I passed through the club a moment later in my bare socks, without stopping. I flung down a pair of lens at the table with the redhead and the blonde, said, “Sorry, girls, see you around,” and was gone before their heads had even had time to turn around toward me. I knew the type, they wouldn’t grieve long.
I hobbled painfully out across the hard cold sidewalk and jumped into a cab. I gave him the address of my hotel, and spent the first few blocks of the ride dusting off the soles of my feet between both hands. I’d have to change quarters right away, as soon as I got back. He’d be able to pick up the trail too easily, from back there at the club, now that he was once on it. Too many of those little numbers who frequented the place knew where I was stopping, had called me up now and then.
Just before we made the turn around the corner into the block the hotel fronted on, a light held us up. I swore softly; every minute counted. But I should have blessed it instead of cursing it out. In the minutes that we were standing there motionless, there was a street light shining into the cab from almost directly overhead, and a figure suddenly launched itself out at us from the enshrouding gloom of the building-line, where it must have been lurking unseen. The driver had already thrown his brakes and begun to swing around by that time.

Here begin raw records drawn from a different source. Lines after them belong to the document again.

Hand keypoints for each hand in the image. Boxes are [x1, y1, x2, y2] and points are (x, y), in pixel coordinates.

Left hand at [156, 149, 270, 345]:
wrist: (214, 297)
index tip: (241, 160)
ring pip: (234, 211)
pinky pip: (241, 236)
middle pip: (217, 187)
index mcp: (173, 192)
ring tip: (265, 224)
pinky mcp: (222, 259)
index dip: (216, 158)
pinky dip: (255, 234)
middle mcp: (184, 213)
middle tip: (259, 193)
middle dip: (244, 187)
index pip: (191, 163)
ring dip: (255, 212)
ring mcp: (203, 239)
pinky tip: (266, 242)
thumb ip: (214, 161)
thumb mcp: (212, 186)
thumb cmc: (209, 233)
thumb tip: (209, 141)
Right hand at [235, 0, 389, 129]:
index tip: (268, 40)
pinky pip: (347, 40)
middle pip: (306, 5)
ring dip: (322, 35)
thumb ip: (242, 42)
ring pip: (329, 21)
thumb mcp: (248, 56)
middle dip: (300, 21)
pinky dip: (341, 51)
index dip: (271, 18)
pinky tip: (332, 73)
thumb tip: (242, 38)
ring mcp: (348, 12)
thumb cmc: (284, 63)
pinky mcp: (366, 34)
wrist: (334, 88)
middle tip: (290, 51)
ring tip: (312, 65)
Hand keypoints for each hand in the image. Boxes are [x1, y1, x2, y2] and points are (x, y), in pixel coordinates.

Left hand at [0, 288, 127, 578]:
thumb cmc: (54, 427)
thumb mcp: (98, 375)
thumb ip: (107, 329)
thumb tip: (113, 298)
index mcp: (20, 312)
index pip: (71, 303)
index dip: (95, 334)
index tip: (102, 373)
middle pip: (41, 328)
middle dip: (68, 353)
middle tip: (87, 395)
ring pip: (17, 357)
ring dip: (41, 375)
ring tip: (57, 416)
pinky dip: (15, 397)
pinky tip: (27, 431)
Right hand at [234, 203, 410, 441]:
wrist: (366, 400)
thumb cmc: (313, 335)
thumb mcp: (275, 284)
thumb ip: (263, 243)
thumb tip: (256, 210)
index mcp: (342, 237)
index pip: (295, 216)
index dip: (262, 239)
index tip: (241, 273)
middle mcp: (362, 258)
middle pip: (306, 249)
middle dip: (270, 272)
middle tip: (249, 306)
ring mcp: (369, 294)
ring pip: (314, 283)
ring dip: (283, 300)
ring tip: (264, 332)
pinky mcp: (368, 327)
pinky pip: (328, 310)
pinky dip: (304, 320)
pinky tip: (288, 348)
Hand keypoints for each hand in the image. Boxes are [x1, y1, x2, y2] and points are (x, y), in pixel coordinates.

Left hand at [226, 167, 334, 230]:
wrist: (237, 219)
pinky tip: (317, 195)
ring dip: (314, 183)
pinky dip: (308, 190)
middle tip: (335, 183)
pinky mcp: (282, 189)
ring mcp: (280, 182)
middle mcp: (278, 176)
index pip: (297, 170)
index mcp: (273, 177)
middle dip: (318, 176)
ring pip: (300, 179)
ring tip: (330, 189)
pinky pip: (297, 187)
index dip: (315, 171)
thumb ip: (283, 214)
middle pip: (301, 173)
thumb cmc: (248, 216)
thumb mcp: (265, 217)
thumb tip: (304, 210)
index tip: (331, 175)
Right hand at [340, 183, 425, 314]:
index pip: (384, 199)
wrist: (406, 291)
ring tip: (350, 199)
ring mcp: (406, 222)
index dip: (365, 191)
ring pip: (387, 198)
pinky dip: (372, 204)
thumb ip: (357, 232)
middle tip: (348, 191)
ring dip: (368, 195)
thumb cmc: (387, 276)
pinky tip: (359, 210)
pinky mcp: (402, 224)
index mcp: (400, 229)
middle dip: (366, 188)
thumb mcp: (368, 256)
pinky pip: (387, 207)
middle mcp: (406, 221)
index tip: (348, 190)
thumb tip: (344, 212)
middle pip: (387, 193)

The human projectile caught onto the door-handle, was carried around the corner with us, managed to get it open and flounder in against me. I shied away instinctively along the seat before I saw who it was. It was my living talisman, the shoelace peddler. He’d made the immediate vicinity of the hotel his beat, ever since that first day. There wasn’t one night, since then, that I’d failed, on coming home, to stop a minute by him and slip him another one of those tens.
I reached for my wallet to do it again right now. “Hullo, Limpy. You seem mighty spry tonight. Sorry I couldn’t stop, I’m in kind of a rush—” He motioned the offered money away. “That ain’t why I stopped you, Mr. Nugent!” he said breathlessly. Meanwhile he was tugging at me by the shoulders, trying to draw me off the scat. “Get down! Get down low, where you can’t be seen! And tell him not to stop, don’t leave him stop in front of the hotel. Quick, tell him to keep on going straight through and turn the next corner. I’ll tell you why after we get around there. Hurry up, Mr. Nugent, we’re nearly there!”